Hubert sighed, his shoulders dropping. “I’d still leave, Bebe. Because I have to. I have to find my way in the world if we’re ever going to be truly happy together.”
“If you leave, then don’t bother coming back.” Bebe straightened, wiping tears away from her eyes, and tilting her chin up. “Because I won’t wait for you.”
Through the misery that lined Hubert’s face, he managed a smile. “You will,” he said so quietly that Julia had to lean in to catch it. “You will because you know that I will always love you.”
Bebe’s bottom lip trembled in spite of her attempt to look strong. A second later, a squeaking sob escaped from her throat. After that, she dissolved into tears. With a loud sob, she covered her face, turned, and ran. She bumped into her father’s shoulder before bolting out the door and into the dark night.
Rex glanced from the door to Sam to Hubert, his expression more startled than gloating.
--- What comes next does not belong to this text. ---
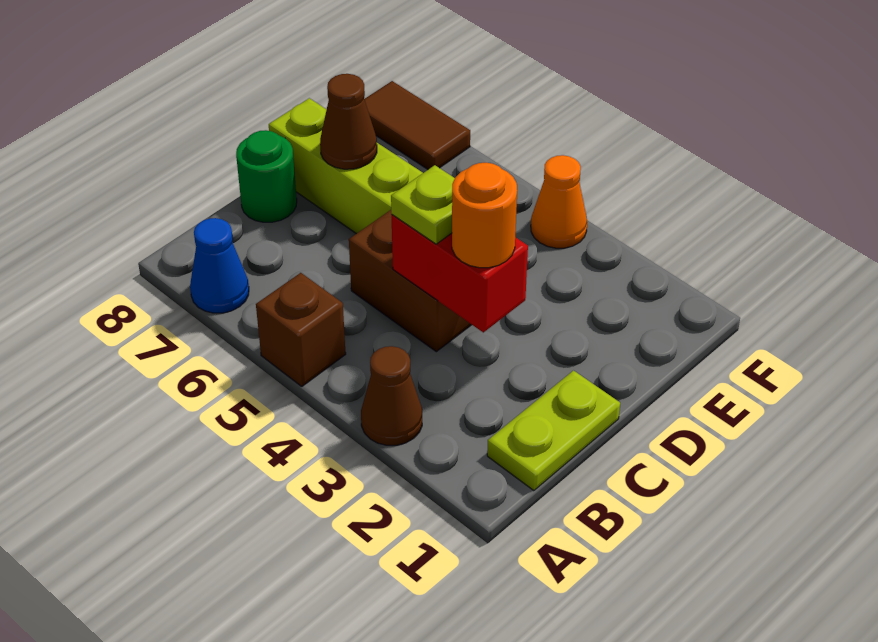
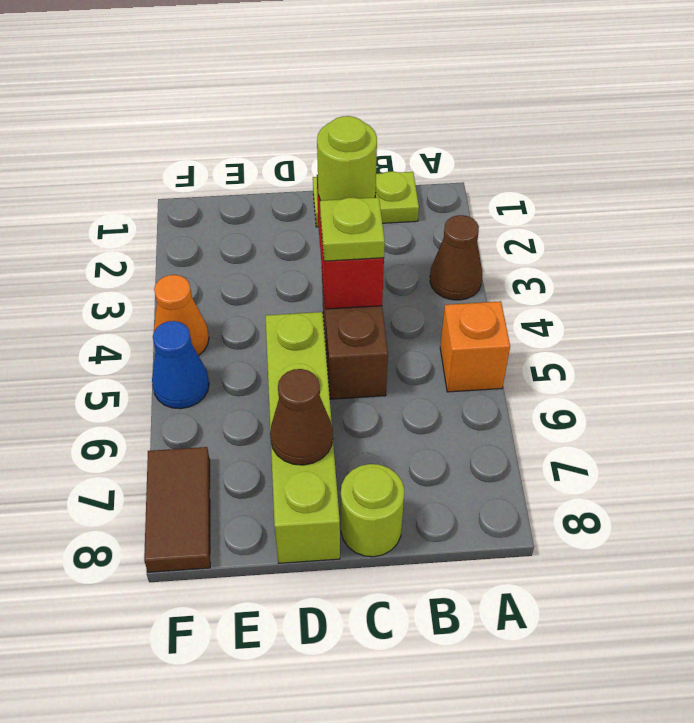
brown 1x1 brick [256,273,346,386] -> orange 1x1 brick [440,301,510,392]
blue 1x1 cone [190,218,249,313] -> blue 1x1 cone moved to [152,321,209,409]
orange 1x1 round brick [452,163,517,268] -> lime 1x1 round brick [317,116,377,201]
green 1x1 round brick [236,130,297,222] -> lime 1x1 round brick [341,464,404,557]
But there was enough smugness in it that Julia’s gut burned with hatred for the man.
“I guess we’re done here,” he said, then nodded to his men.
In a flash, the intensity of the stand-off dissipated. Rex turned to go without another word, Rance scurrying by his side. The rest of the Bonneville men followed, looking as confused and witless as ever.
And then silence filled the saloon.
“I’m sorry,” Hubert said, sounding exhausted and a hundred years old as he turned to Sam and Julia. “I’m sorry to put you through all of that for nothing. But you know this is the way things have to be.”